Karachi, Hyderabad shut down as MQM lawmaker burie
Manzar Imam, a member of the Sindh Assembly, was killed yesterday after gunmen attacked him in a restive area of the city.
Karachi: Pakistan`s commercial hub shut down on Friday to mark the funeral of an MQM lawmaker who was killed along with three of his bodyguards in a Taliban attack that triggered protests and raised a threat of more violence in the unrest-hit city.
Businesses, markets, shops, petrol pumps, and educational institutions remained shut and traffic was thin on the roads as a complete shutdown was observed in the twin cities of Karachi and Hyderabad.
There were no reports of violence, however, and the city remained largely calm even as emotional scenes were witnessed at the burial of the slain leader.
Manzar Imam, a member of the Sindh Assembly, was killed yesterday after gunmen attacked him in a restive area of the city. His bodyguard and two other policemen assigned to protect him also died in the attack.
Imam was buried after the Friday prayers as top leaders of the MQM and other parties including the PPP, PML-N and Awami National Party attended the funeral.
Hundreds of people turned out for the funeral prayers at Jinnah ground close to the MQM headquarters today amidst tight security to prevent any violence or unrest.
With the killing flaying sentiments, Karachites had braced themselves for a day of unrest and violence. However, they heaved a sigh of relief today after the funeral ended peacefully.
Soon after the attack yesterday, firing and violence was reported from some parts of the city where protesters also set buses and cars on fire and four people were reportedly killed.
The outlawed Tehreek-e-Taliban accepted responsibility for the attack with their spokesman, Ehsanullah Ehsan warning of more attacks on MQM leaders.
"This is the first of our gifts to the people of Karachi to free them from the clutches of the MQM. We are against this party as it believes in secularism," Ehsan told television channels in a message.
The city bore a deserted look as people preferred to stay indoors. Public transport was largely absent and attendance in offices remained very thin.
"Given the history of violence our city has seen, people now prefer to take precautionary measures and stay indoors on such days," social worker, Sairam Burney said.
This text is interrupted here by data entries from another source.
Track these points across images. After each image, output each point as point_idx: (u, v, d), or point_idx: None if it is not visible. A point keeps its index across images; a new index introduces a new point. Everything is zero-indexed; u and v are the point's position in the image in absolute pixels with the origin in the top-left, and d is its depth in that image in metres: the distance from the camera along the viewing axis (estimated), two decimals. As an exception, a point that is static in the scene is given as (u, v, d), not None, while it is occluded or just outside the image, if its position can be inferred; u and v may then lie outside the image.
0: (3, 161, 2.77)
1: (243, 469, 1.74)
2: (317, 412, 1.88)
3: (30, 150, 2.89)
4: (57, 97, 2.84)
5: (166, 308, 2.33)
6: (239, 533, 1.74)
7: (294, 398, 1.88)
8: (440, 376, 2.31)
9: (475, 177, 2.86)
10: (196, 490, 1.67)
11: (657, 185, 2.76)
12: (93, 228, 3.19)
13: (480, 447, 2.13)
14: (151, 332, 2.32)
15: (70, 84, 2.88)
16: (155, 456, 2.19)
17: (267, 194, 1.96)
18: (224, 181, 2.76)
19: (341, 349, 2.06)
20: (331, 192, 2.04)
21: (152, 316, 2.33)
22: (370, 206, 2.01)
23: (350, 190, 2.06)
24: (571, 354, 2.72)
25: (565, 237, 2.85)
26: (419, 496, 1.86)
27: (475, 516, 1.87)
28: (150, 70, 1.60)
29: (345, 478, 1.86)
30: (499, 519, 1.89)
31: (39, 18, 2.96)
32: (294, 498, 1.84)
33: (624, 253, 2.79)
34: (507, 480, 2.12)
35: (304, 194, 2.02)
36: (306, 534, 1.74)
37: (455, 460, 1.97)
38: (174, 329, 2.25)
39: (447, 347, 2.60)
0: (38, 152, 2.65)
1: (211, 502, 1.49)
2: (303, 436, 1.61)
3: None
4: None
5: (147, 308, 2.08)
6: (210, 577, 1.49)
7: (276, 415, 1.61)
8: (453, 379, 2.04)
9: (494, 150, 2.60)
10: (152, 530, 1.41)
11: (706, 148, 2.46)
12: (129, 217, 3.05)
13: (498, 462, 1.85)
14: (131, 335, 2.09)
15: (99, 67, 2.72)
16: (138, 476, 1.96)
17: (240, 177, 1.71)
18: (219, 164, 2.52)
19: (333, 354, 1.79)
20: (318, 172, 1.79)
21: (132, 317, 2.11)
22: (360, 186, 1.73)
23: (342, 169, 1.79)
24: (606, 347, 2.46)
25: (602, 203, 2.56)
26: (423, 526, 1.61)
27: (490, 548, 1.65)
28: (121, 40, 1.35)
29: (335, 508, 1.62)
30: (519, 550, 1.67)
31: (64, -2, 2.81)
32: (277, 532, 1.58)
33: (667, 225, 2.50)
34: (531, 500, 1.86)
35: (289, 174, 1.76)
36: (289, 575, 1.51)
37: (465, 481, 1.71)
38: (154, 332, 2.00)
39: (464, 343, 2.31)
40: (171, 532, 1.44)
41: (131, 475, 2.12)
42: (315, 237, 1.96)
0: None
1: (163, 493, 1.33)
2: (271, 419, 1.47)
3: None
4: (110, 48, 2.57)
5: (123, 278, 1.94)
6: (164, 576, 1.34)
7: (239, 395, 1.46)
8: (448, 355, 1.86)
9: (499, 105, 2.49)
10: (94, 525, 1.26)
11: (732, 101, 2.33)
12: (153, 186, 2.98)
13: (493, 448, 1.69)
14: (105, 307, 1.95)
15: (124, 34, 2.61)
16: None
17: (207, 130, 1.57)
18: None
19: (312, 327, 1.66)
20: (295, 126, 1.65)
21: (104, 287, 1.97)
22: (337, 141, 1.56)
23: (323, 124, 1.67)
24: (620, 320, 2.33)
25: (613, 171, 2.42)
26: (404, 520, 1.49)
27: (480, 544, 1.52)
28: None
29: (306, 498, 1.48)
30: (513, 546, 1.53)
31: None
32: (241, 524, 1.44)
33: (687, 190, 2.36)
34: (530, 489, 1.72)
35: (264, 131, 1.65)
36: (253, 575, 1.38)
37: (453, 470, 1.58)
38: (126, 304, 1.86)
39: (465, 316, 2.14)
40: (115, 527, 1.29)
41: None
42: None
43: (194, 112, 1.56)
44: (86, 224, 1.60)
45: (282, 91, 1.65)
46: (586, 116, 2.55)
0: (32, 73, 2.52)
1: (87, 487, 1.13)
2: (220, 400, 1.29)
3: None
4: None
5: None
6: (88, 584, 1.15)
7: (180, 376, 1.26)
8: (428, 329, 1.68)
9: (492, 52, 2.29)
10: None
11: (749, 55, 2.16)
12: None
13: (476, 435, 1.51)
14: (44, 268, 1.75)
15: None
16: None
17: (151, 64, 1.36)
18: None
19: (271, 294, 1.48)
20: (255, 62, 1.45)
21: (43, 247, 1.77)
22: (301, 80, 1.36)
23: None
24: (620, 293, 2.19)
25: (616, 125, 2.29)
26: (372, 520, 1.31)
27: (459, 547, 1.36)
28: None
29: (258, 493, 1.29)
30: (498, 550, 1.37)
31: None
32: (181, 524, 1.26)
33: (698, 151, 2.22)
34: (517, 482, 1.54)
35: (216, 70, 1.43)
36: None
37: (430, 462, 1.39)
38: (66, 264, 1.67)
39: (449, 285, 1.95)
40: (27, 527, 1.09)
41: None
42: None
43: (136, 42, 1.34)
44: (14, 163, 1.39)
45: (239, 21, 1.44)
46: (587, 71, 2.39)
Karachi has witnessed some of the worst ethnic, sectarian and political violence in the last two years and unofficial reports say around 2,000 people were killed last year in target killings and related violence.
The MQM called for a three-day mourning period and their call has been supported by Awami national Party, which represents the big Pushtun speaking population in the city.
Imam is the second MQM lawmaker assassinated in the city in two years after Raza Haider was gunned down in August, 2010.